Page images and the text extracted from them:
- - - -

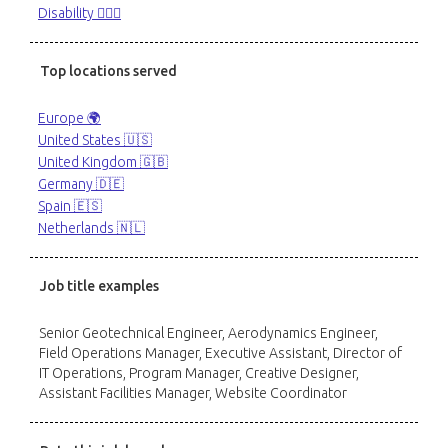
Disability 🙋🏼‍♂️
Top locations served
Europe 🌍
United States 🇺🇸
United Kingdom 🇬🇧
Germany 🇩🇪
Spain 🇪🇸
Netherlands 🇳🇱
Job title examples
Senior Geotechnical Engineer, Aerodynamics Engineer,
Field Operations Manager, Executive Assistant, Director of
IT Operations, Program Manager, Creative Designer,
Assistant Facilities Manager, Website Coordinator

- - - -

## Exercise description
Transcribe every line of text in the listing above exactly, with all emoji, capitalization, and line breaks unchanged. Leave the pictures out of your answer.

## Task solution
Disability 🙋🏼‍♂️
Top locations served
Europe 🌍
United States 🇺🇸
United Kingdom 🇬🇧
Germany 🇩🇪
Spain 🇪🇸
Netherlands 🇳🇱
Job title examples
Senior Geotechnical Engineer, Aerodynamics Engineer,
Field Operations Manager, Executive Assistant, Director of
IT Operations, Program Manager, Creative Designer,
Assistant Facilities Manager, Website Coordinator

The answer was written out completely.